Tous les mois, faire échange de vidéo. S’emparer des images et de la bande son, entrer en dialogue avec, sans nécessairement modifier le montage de la vidéo mais en ajoutant selon ses préférences (voix off, texte lu, improvisé, écrit sur l’image, ajout de sons, de musique), puis envoyer sa propre vidéo à son correspondant pour qu’il s’en empare à son tour.
Le premier vendredi du mois, chacun diffuse le mixage/montage qu’il a réalisé sur la vidéo de l’autre et découvre à son tour son montage mixé sur la chaîne YouTube de son invité.
La vitesse des rêves
Images : Laurent Givelet / texte et musique : Pierre Ménard
La question qui se pose c’est : par où commencer ? Admettre le commencement comme continuation. Les matins semblent voler avec les merles, les soirs me crient : tu devrais chercher ailleurs. Chacun cherche à échapper à sa solitude, à ses souvenirs, à son passé, à sa folie. Dans ma défaite de chaque jour, une organisation, un dispositif. Comme un poisson dans l’eau, évoluer dans sa forme. Le gémissement des temps manqués. À une vitesse impossible, la vitesse des rêves. Les formes se confondent avec les signes. Des ombres se coulent dans l’oubli. On ne sait pas à l’avance ce qui peut arriver. Nous sommes en ce moment près de la frontière. Le silence emporte la parole vers les profondeurs.
Jeté dehors
images et musique : Pierre Ménard / texte et voix : Laurent Givelet.
Tu as été jeté au-dehors.

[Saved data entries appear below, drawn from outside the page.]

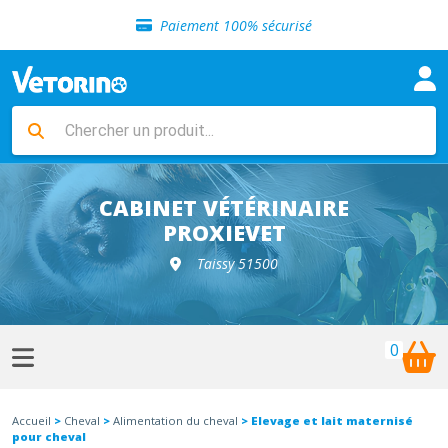
Sélection de croquettes vétérinaire
Paiement 100% sécurisé
Livraison gratuite en clinique vétérinaire
Retour gratuit en clinique
Sélection de croquettes vétérinaire
Paiement 100% sécurisé
Livraison gratuite en clinique vétérinaire
Retour gratuit en clinique
Sélection de croquettes vétérinaire
CABINET VÉTÉRINAIRE
PROXIEVET
Taissy 51500
0
Accueil
>
Cheval
>
Alimentation du cheval
> Elevage et lait maternisé
pour cheval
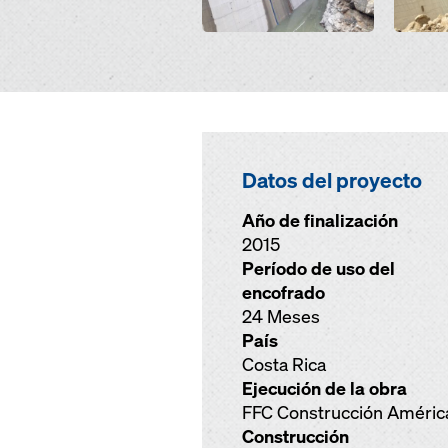
Datos del proyecto
Año de finalización
2015
Período de uso del
encofrado
24 Meses
País
Costa Rica
Ejecución de la obra
FFC Construcción Améric
Construcción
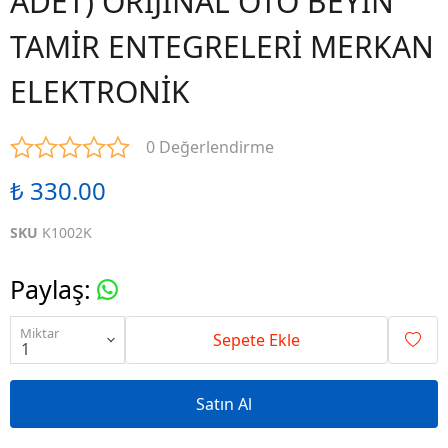
ADET) ORİJİNAL OTO BEYİN
TAMİR ENTEGRELERİ MERKAN
ELEKTRONİK
0 Değerlendirme
₺ 330.00
SKU
K1002K
Paylaş
:
Miktar
Sepete Ekle
Satın Al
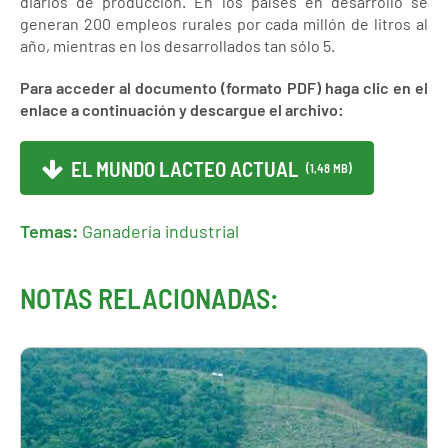
diarios de producción. En los países en desarrollo se
generan 200 empleos rurales por cada millón de litros al
año, mientras en los desarrollados tan sólo 5.
Para acceder al documento (formato PDF) haga clic en el
enlace a continuación y descargue el archivo:
EL MUNDO LACTEO ACTUAL
(1,48 MB)
Temas:
Ganadería industrial
NOTAS RELACIONADAS:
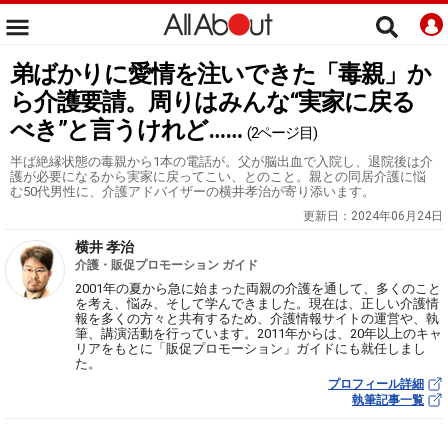
弟ばかりに愛情を注いできた「毒親」か
ら介護要請。周りはみんな“実家に戻る
べき”と言うけれど……
(2ページ目)
半ば絶縁状態の毒親から1本の電話が。父が脳出血で入院し、退院後は介
護が必要になるから実家に戻ってこい、とのこと。親との同居介護に悩
む50代男性に、介護アドバイザーの横井孝治が寄り添います。
更新日：
2024年06月24日
横井 孝治
介護・販促プロモーション ガイド
2001年の夏から急に始まった両親の介護を通して、多くのこと
を考え、悩み、そして学んできました。現在は、正しい介護情
報を多くの方々と共有するため、介護情報サイトの運営や、執
筆、講演活動を行っています。2011年からは、20年以上のキャ
リアをもとに「販促プロモーション」ガイドにも就任しまし
た。
プロフィール詳細
執筆記事一覧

C’est là, t’avait-on dit, le seul lieu possible. Tu avais marché, pas après pas tu te détournais des appels et pourtant tu te retrouvais au centre des signaux. Ils étaient émis pour toi. Alors tu as cherché la réalité derrière ces signes. Celle qui n’est pas une simple ombre, ni une inquiétante doublure. Cette réalité dont on t’avait parlé, du temps où tu étais à l’abri. Une réalité évidente et accueillante, celle qui te tend la main et dont tu éprouves la présence. Celle qui dans le dehors trop ouvert t’enveloppe sans condition. Cette réalité dont tu savais qu’elle te satisferait.
Lentement tout s’était assombri. Comme l’image a son grain, la réalité a ses gouttelettes diffractantes, son humidité révélatrice, son ruissellement luisant. La lumière venait au-devant de toi. Elle t’envoyait des images de la réalité avec son manteau de présence. Mais elle se moquait de toi, jouait à te répondre tout en te fuyant. Elle te plongeait dans la nuit, te recouvrait d’ombre, désespérait ta recherche. Tu ne savais où courir et rester sur place te paraissant absurde.
Revenaient alors les ombres, les enseignes lumineuses te cherchaient, les phares te traquaient. Tu allais tête baissée, longeant les murs. Tu te gardais d’entrer dans les lumières. Tu désirais l’ombre maintenant afin qu’elle te dérobe cette réalité que tu voulais atteindre, afin que tu ne reconnaisses que le plus tard possible que la réalité ne te tendrait pas la main et qu’elle est souriante comme la danse artificielle des lumières de la nuit.